7 Réticulum endoplasmique
I Morphologie et organisation subcellulaire
Le réticulum endoplasmique (RE) est l’organite le plus volumineux d’une cellule. Il est constitué de travées membranaires aplaties dont le contenu est appelé lumière du RE. Les travées voisines communiquent par des ponts membranaires qui relient aussi le RE à l’enveloppe nucléaire. Cette organisation est caractéristique du RE rugueux (RER) dont la face cytoplasmique est couverte de ribosomes. Le RER communique aussi avec un réseau de tubules membranaires peu structuré et dépourvu de ribosomes (fig. 7.1), le RE lisse (REL). Toutes les cellules possèdent un RER et un REL mais leur importance respective diffère d’un type cellulaire à l’autre.

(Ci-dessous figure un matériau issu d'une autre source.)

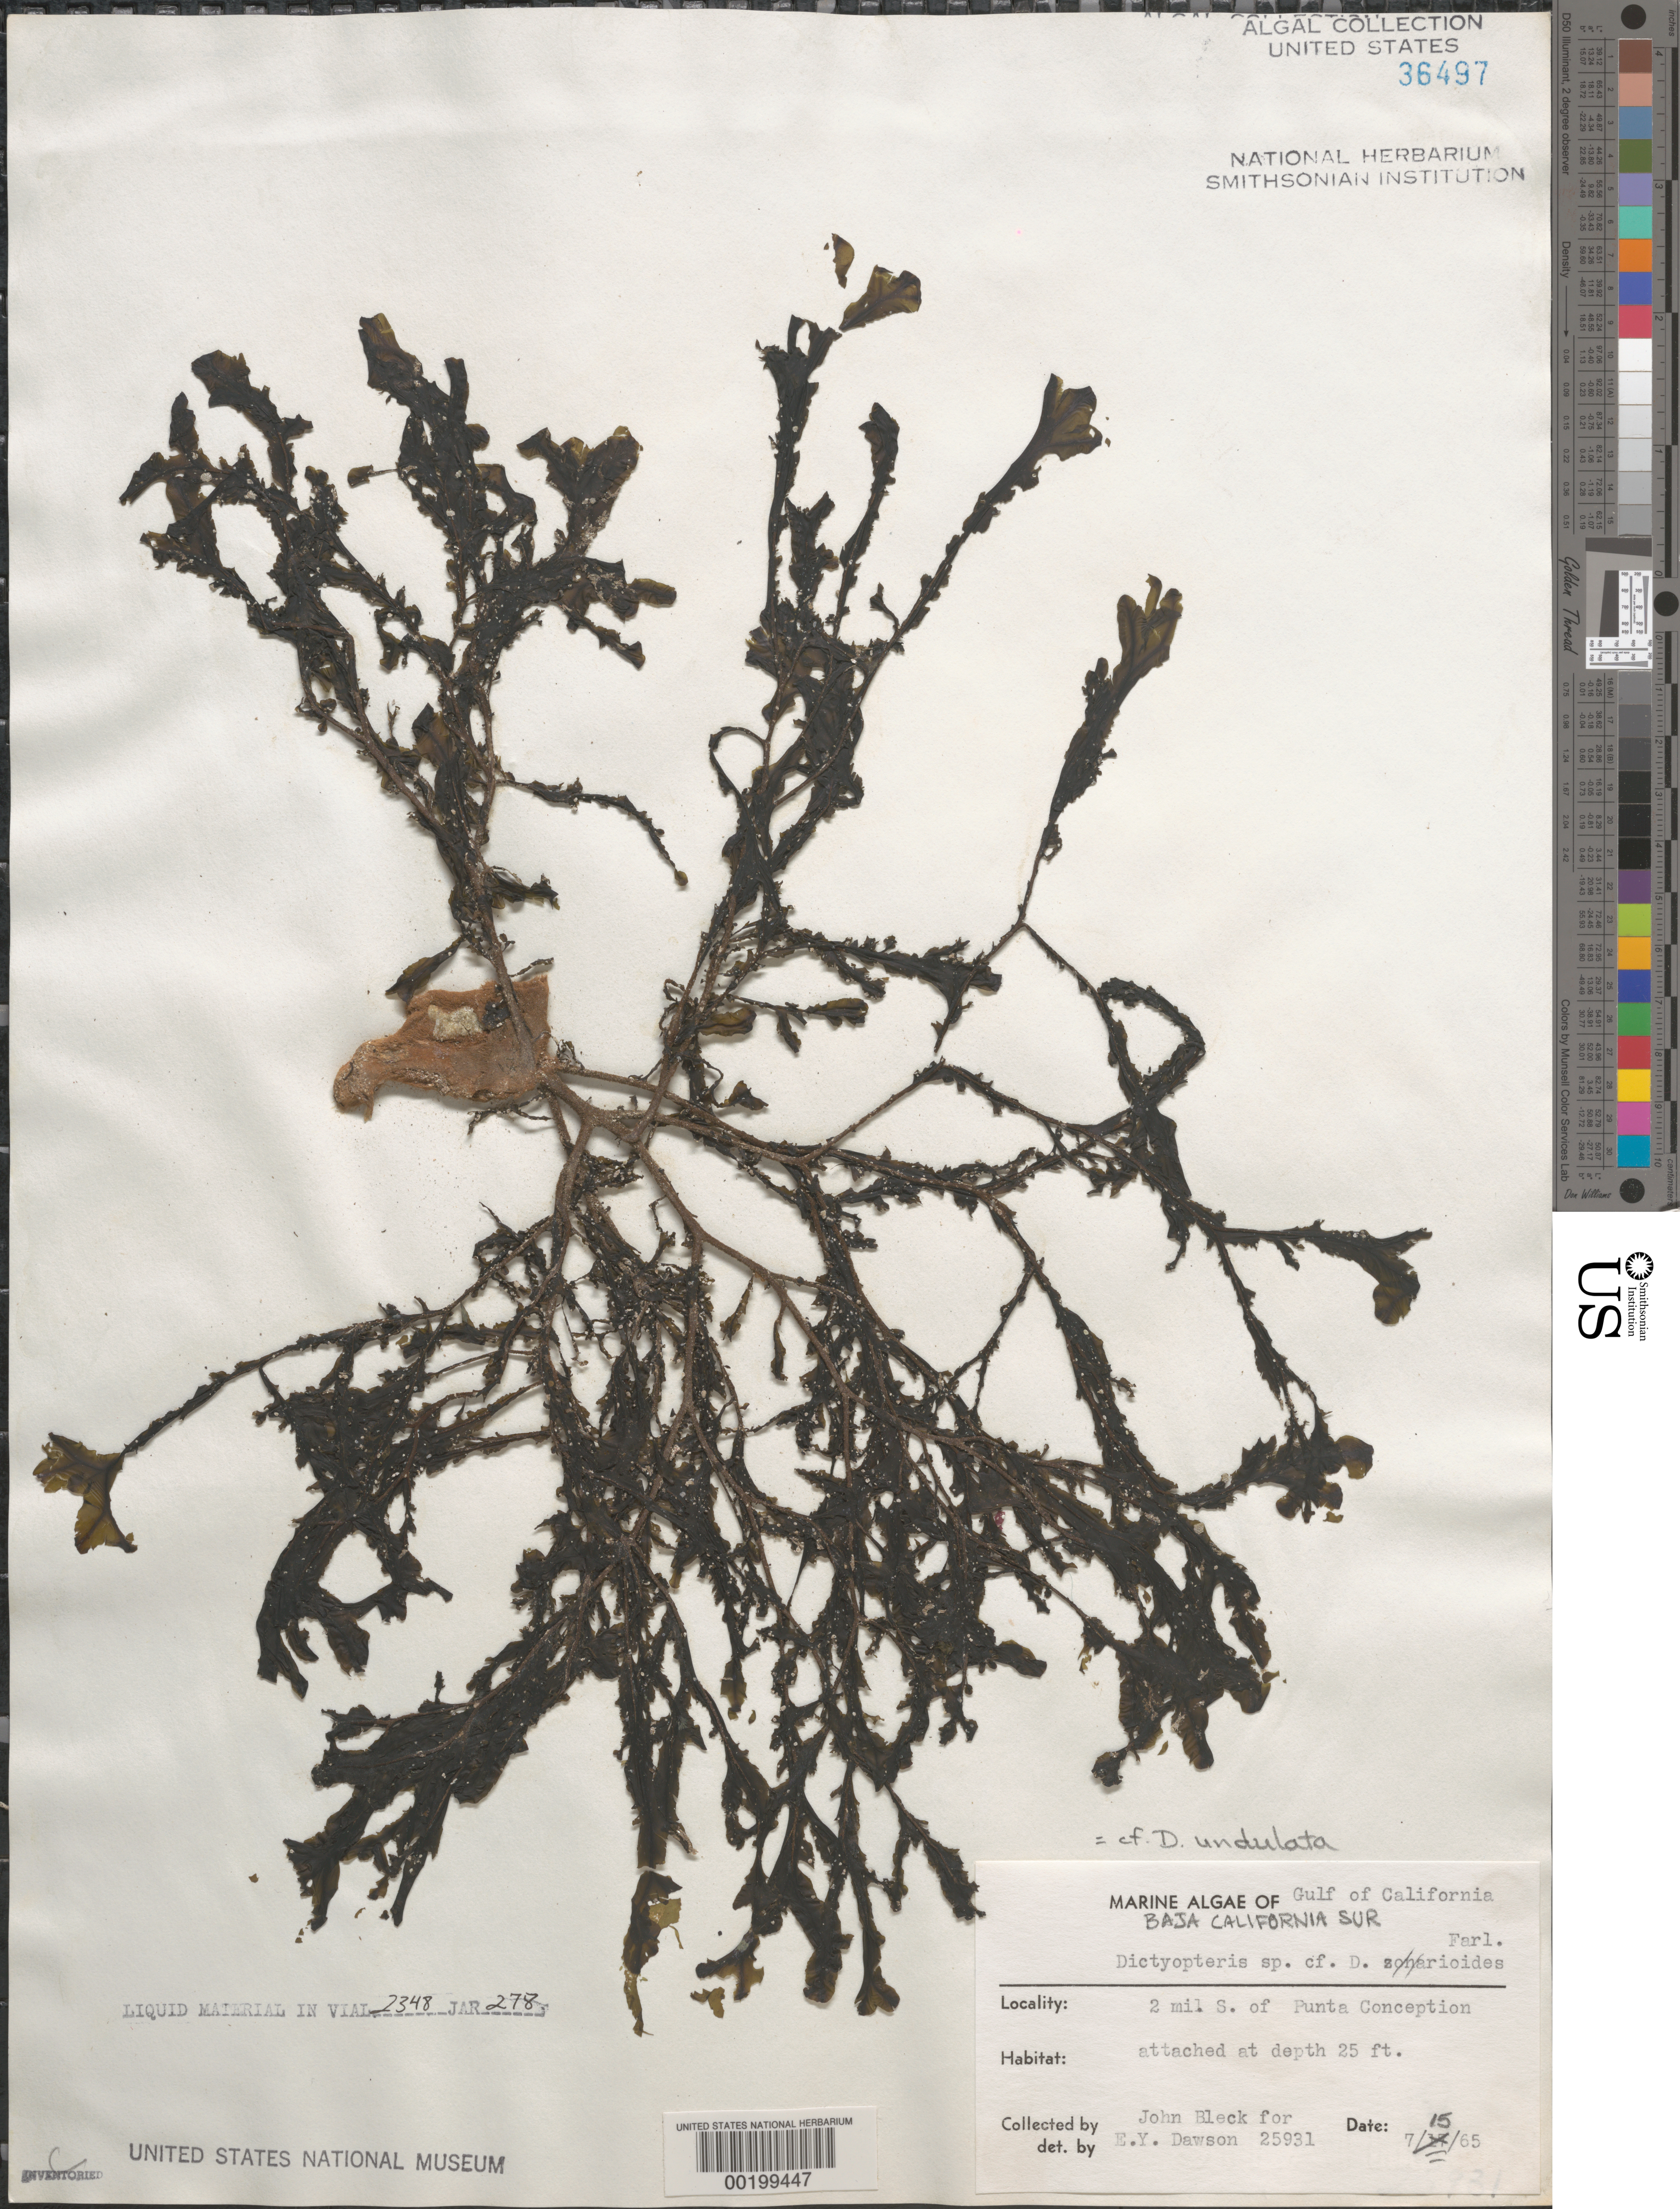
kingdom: Chromista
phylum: Ochrophyta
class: Phaeophyceae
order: Dictyotales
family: Dictyotaceae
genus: Dictyopteris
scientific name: Dictyopteris undulata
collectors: J. Bleck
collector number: EYD 25931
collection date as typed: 15 Jul 1965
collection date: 1965-07-15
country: Mexico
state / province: Baja California Sur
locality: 2 miles south of Punta Concepcion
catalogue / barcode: US 36497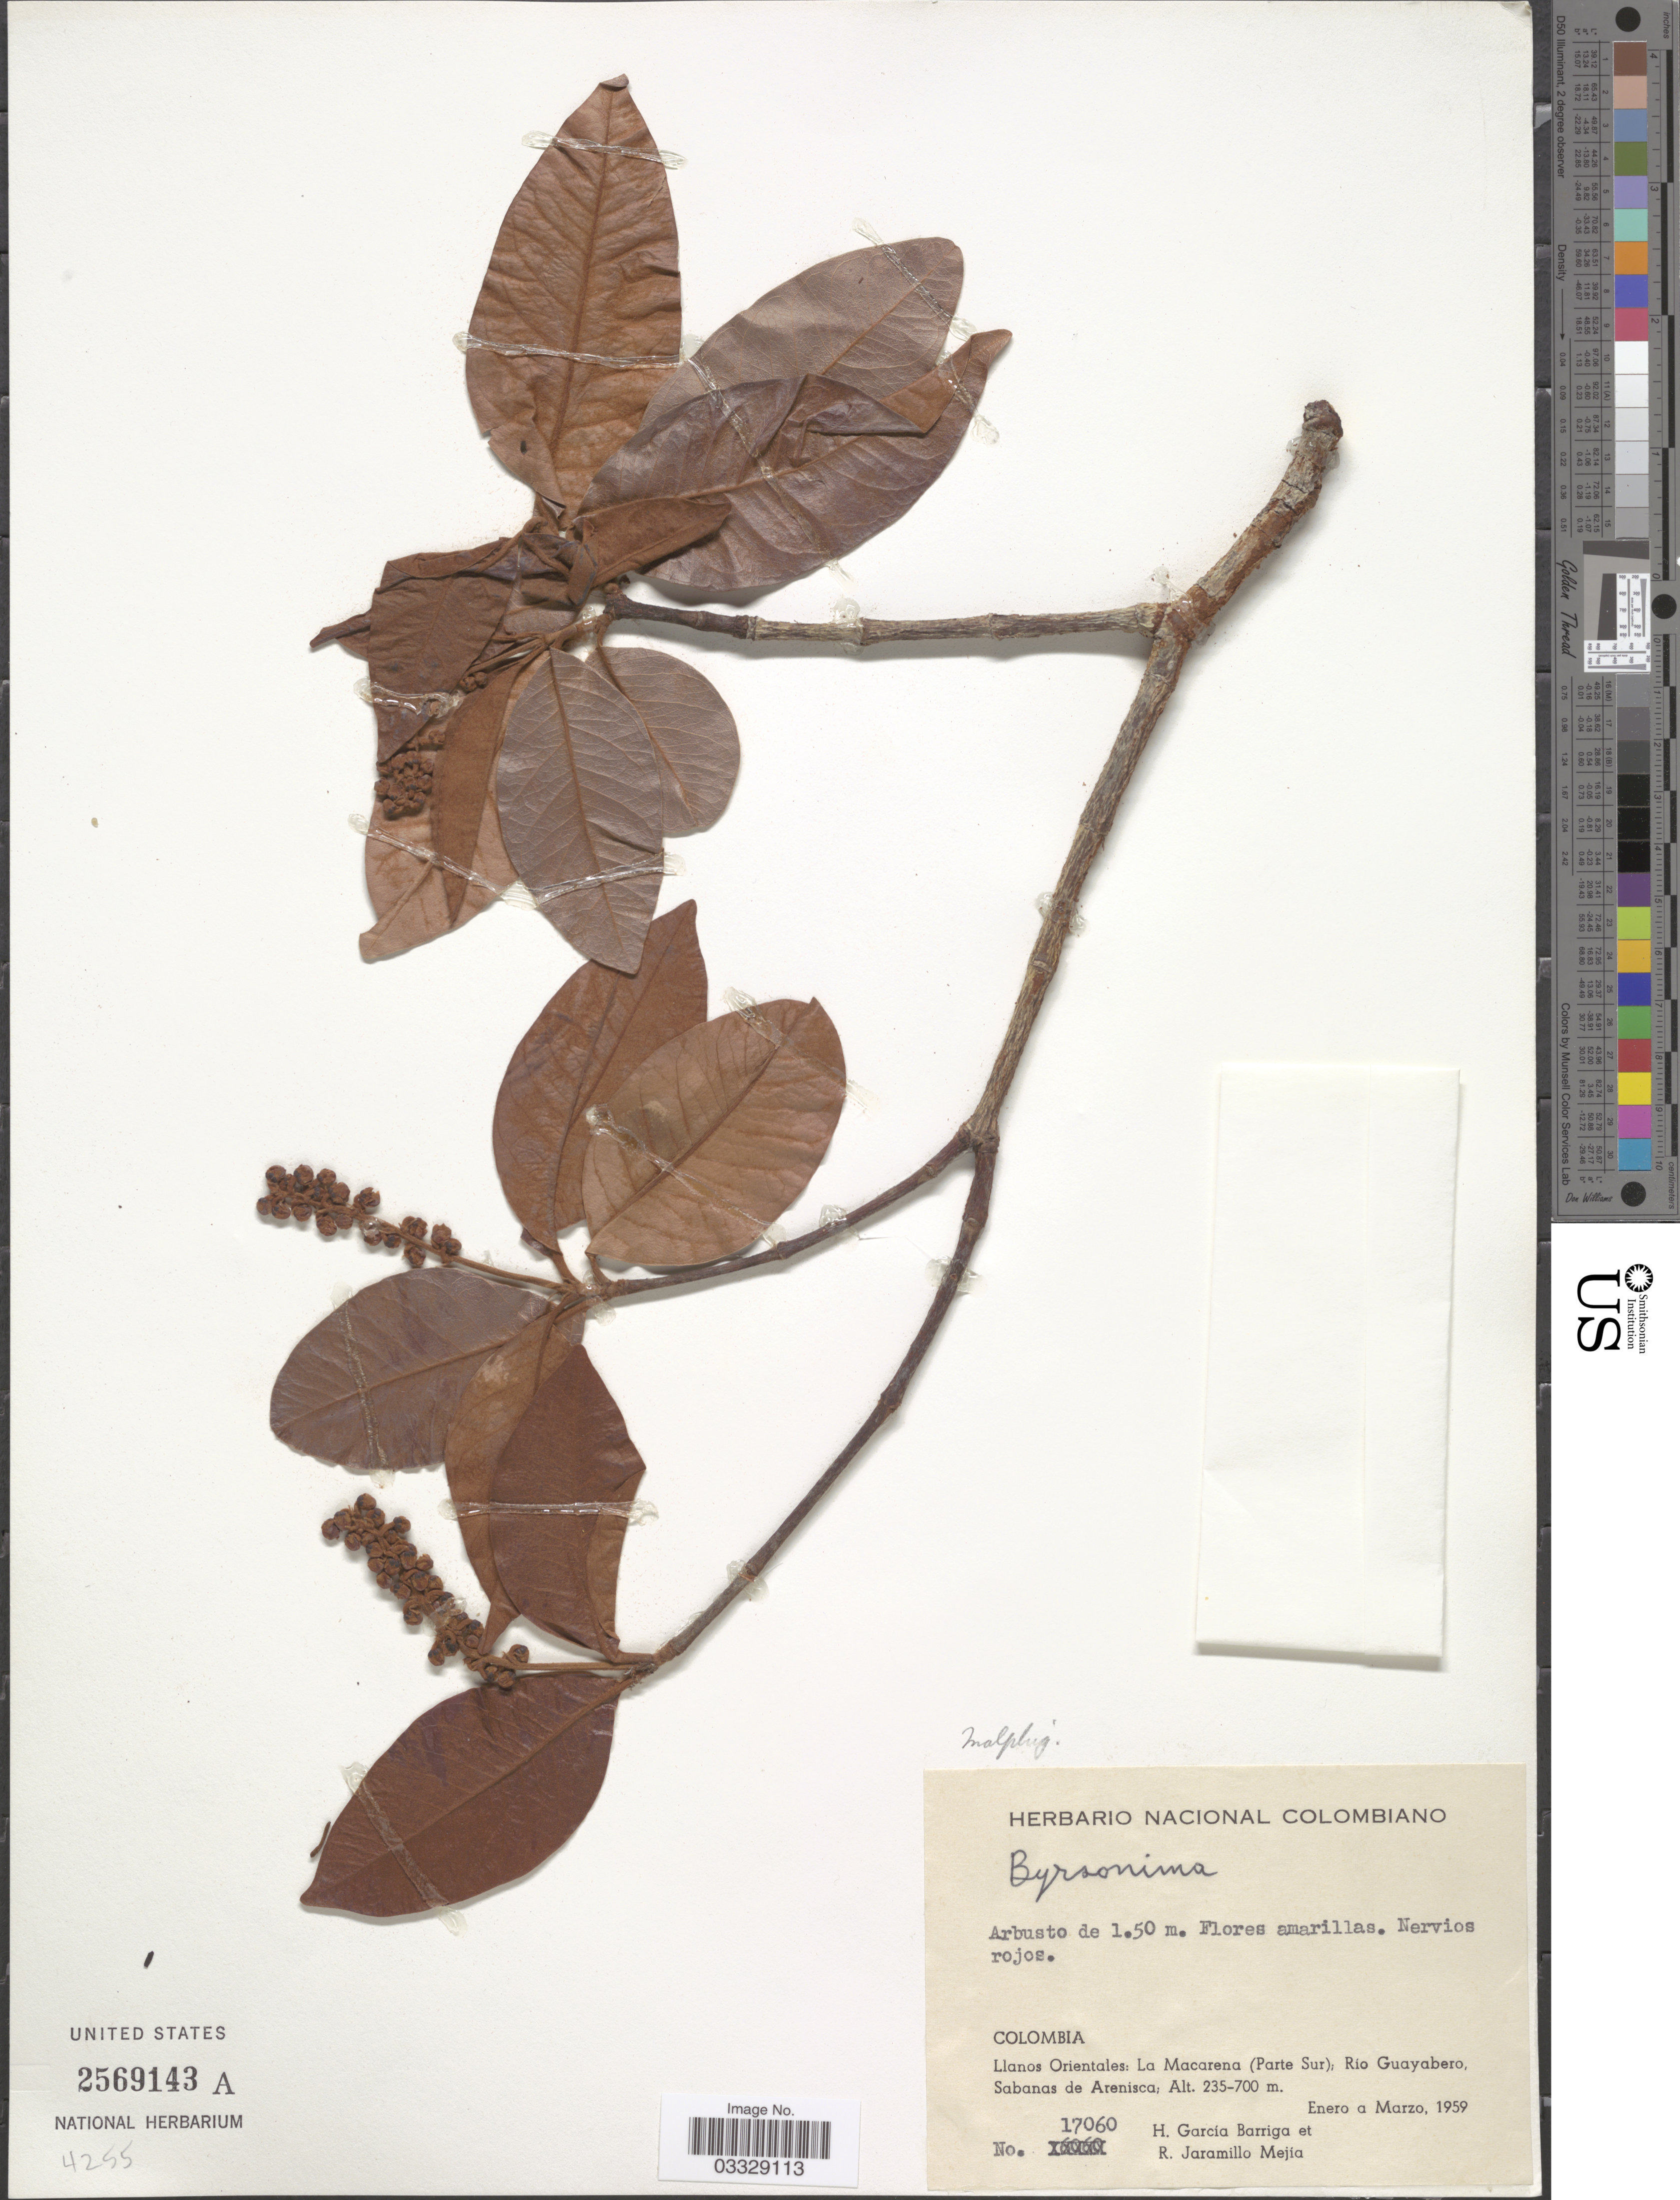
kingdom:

II Fonction de biosynthèse des protéines
A Recrutement des ribosomes, séquence signal et signal-recognition particle (SRP)
1 Début de la traduction et séquence signal
Un ARNm devant être traduit au niveau du RE s’assemble avec les sous-unités ribosomiques et la traduction débute dans le cytosol avant l’adressage au RE. Celui-ci requiert une séquence signal généralement N-terminale dans la protéine en cours de synthèse. Les séquences signal diffèrent entre protéines mais possèdent toutes une vingtaine d’acides aminés hydrophobes. Elles sont reconnues et prises en charge par un récepteur spécifique, la particule de reconnaissance du signal ou SRP (signal-recognition particle).
3 Ancrage des ribosomes à la membrane du réticulum endoplasmique et reprise de la traduction
Les complexes ribosomes–SRP sont ensuite reconnus et ancrés au RER par un récepteur membranaire (docking protein) qui lie aussi le GTP. Le ribosome s’associe alors à un canal protéique membranaire, le translocon. Parallèlement, l’interaction entre la SRP et son récepteur stimule l’activité GTPase des deux protéines, libérant la SRP dans le cytosol où elle pourra prendre en charge un nouveau ribosome. La traduction de la protéine reprend alors à travers le translocon, vers la lumière du RE.
Remarque
À ce stade et pendant toute la suite de la traduction, la séquence signal reste en interaction avec l’intérieur du canal de translocation et présente son extrémité N-terminale vers le cytosol. La protéine néosynthétisée adopte donc une conformation en boucle de taille croissante à l’intérieur de la lumière du RE au cours de l’élongation (voir fig. 7.2).
B Translocation et clivage de la séquence signal
La destinée finale d’une protéine synthétisée au niveau du RER dépend de sa séquence.
1 Protéines solubles, protéines sécrétées
Sans signal de rétention spécifique, la protéine subit une translocation complète et son extrémité C-terminale passe dans la lumière du RE. La séquence signal est alors clivée par un signal peptidase luminale qui libère la protéine dans la lumière. La séquence signal est alors libérée dans la membrane par ouverture latérale du translocon (fig. 7.2). Une protéine luminale libre pourra être acheminée à la membrane plasmique par un trafic vésiculaire puis sécrétée dans le milieu extracellulaire.
2 Protéines transmembranaires
Certaines protéines s’insèrent dans la membrane par un ou plusieurs domaines transmembranaires hydrophobes en interaction avec les phospholipides membranaires. On distingue deux situations (voir fig. 7.2) :
• les protéines de type I présentent leur extrémité N-terminale dans la lumière du RE et leur extrémité C-terminale du côté cytosolique ;
• les protéines de type II sont orientées dans l’autre sens.
C Modifications cotraductionnelles et post-traductionnelles des protéines
1 N-glycosylation
Au cours de l’élongation dans la lumière du RE, la cellule peut greffer de façon covalente une structure oligosaccharidique sur la chaîne peptidique pour former une N-glycosyl protéine (ou N-glycoprotéine). Ce greffage s’effectue sur la chaîne latérale de résidus Asn appartenant à une séquence consensus Asn-X-Ser ou Asn-X-Thr. Le transfert de l’oligosaccharide lié au dolichol pyrophosphate, un lipide phosphorylé particulier ancré dans le feuillet interne de la membrane, est catalysé par l’oligosaccharide transférase. L’oligosaccharide est lié à l’Asn par un résidu N-acétyl glucosamine (GlcNAc). La structure de l’oligosaccharide peut s’écrire (GlcNAc)2-(Man)9-(Glc)3, car il contient aussi neuf résidus mannose (Man) et trois résidus glucose (Glc) exposés à sa périphérie. Ces 3 Glc sont particulièrement importants pour permettre à la cellule de contrôler la qualité des glycoprotéines qu’elle fabrique (fig. 7.3).